> _Exercise details_: Please repeat the records below exactly, from the first line through the line containing "dnes, 12:30", and nothing more.

·····

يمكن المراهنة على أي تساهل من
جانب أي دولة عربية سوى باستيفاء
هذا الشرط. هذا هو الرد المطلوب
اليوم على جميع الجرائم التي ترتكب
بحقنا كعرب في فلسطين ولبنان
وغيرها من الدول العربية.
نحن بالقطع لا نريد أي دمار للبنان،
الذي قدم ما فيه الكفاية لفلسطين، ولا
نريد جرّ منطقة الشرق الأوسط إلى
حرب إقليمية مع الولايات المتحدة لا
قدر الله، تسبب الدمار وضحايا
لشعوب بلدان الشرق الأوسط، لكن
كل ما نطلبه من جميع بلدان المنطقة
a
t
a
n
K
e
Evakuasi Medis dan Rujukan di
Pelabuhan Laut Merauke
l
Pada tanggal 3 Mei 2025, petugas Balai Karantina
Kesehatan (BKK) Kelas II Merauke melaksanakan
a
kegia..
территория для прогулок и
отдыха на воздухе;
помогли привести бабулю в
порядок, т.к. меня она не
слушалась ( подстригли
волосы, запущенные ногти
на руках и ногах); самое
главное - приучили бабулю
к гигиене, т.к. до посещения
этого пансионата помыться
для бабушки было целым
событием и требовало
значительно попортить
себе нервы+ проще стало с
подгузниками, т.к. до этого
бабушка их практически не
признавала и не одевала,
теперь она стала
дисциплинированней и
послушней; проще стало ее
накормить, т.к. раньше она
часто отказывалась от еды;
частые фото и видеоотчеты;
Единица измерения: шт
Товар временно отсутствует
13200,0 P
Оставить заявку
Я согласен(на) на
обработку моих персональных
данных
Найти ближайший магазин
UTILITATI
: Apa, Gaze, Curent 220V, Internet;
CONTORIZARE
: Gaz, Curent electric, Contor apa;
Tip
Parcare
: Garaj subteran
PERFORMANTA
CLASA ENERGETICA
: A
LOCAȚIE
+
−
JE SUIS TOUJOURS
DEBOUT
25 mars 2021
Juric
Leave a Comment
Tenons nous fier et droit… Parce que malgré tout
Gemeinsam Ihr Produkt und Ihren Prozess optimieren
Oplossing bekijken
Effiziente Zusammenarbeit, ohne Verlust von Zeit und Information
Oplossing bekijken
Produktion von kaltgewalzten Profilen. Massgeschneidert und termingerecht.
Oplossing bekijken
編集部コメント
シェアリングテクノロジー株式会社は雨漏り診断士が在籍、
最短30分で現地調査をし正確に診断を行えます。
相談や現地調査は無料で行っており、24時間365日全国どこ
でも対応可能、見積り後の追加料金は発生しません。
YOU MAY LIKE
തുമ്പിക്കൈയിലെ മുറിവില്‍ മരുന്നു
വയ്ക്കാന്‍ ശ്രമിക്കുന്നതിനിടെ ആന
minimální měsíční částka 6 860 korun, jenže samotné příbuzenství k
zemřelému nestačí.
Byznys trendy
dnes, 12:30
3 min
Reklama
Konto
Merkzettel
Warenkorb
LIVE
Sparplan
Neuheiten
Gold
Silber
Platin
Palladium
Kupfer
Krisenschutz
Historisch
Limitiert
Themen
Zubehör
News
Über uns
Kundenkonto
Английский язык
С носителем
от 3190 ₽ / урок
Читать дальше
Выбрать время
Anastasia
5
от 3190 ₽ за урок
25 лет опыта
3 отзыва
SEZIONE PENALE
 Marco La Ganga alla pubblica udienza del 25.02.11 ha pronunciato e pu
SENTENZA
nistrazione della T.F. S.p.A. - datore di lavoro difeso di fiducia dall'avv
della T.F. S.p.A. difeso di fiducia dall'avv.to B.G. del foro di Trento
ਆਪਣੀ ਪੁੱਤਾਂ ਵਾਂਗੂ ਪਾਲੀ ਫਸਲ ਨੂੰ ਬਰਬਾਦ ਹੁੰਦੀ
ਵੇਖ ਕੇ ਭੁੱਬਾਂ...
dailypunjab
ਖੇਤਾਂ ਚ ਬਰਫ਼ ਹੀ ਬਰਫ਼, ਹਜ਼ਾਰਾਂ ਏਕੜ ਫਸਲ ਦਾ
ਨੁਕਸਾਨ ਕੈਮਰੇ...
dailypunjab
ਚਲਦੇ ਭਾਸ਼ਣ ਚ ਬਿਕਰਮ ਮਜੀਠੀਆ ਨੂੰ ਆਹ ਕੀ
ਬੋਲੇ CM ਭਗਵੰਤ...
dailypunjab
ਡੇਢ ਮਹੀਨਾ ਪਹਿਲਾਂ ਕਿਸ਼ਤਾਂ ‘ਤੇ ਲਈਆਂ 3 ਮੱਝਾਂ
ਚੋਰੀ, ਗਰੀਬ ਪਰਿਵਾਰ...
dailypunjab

·····

> _Your solution_:
يمكن المراهنة على أي تساهل من
جانب أي دولة عربية سوى باستيفاء
هذا الشرط. هذا هو الرد المطلوب
اليوم على جميع الجرائم التي ترتكب
بحقنا كعرب في فلسطين ولبنان
وغيرها من الدول العربية.
نحن بالقطع لا نريد أي دمار للبنان،
الذي قدم ما فيه الكفاية لفلسطين، ولا
نريد جرّ منطقة الشرق الأوسط إلى
حرب إقليمية مع الولايات المتحدة لا
قدر الله، تسبب الدمار وضحايا
لشعوب بلدان الشرق الأوسط، لكن
كل ما نطلبه من جميع بلدان المنطقة
a
t
a
n
K
e
Evakuasi Medis dan Rujukan di
Pelabuhan Laut Merauke
l
Pada tanggal 3 Mei 2025, petugas Balai Karantina
Kesehatan (BKK) Kelas II Merauke melaksanakan
a
kegia..
территория для прогулок и
отдыха на воздухе;
помогли привести бабулю в
порядок, т.к. меня она не
слушалась ( подстригли
волосы, запущенные ногти
на руках и ногах); самое
главное - приучили бабулю
к гигиене, т.к. до посещения
этого пансионата помыться
для бабушки было целым
событием и требовало
значительно попортить
себе нервы+ проще стало с
подгузниками, т.к. до этого
бабушка их практически не
признавала и не одевала,
теперь она стала
дисциплинированней и
послушней; проще стало ее
накормить, т.к. раньше она
часто отказывалась от еды;
частые фото и видеоотчеты;
Единица измерения: шт
Товар временно отсутствует
13200,0 P
Оставить заявку
Я согласен(на) на
обработку моих персональных
данных
Найти ближайший магазин
UTILITATI
: Apa, Gaze, Curent 220V, Internet;
CONTORIZARE
: Gaz, Curent electric, Contor apa;
Tip
Parcare
: Garaj subteran
PERFORMANTA
CLASA ENERGETICA
: A
LOCAȚIE
+
−
JE SUIS TOUJOURS
DEBOUT
25 mars 2021
Juric
Leave a Comment
Tenons nous fier et droit… Parce que malgré tout
Gemeinsam Ihr Produkt und Ihren Prozess optimieren
Oplossing bekijken
Effiziente Zusammenarbeit, ohne Verlust von Zeit und Information
Oplossing bekijken
Produktion von kaltgewalzten Profilen. Massgeschneidert und termingerecht.
Oplossing bekijken
編集部コメント
シェアリングテクノロジー株式会社は雨漏り診断士が在籍、
最短30分で現地調査をし正確に診断を行えます。
相談や現地調査は無料で行っており、24時間365日全国どこ
でも対応可能、見積り後の追加料金は発生しません。
YOU MAY LIKE
തുമ്പിക്കൈയിലെ മുറിവില്‍ മരുന്നു
വയ്ക്കാന്‍ ശ്രമിക്കുന്നതിനിടെ ആന
minimální měsíční částka 6 860 korun, jenže samotné příbuzenství k
zemřelému nestačí.
Byznys trendy
dnes, 12:30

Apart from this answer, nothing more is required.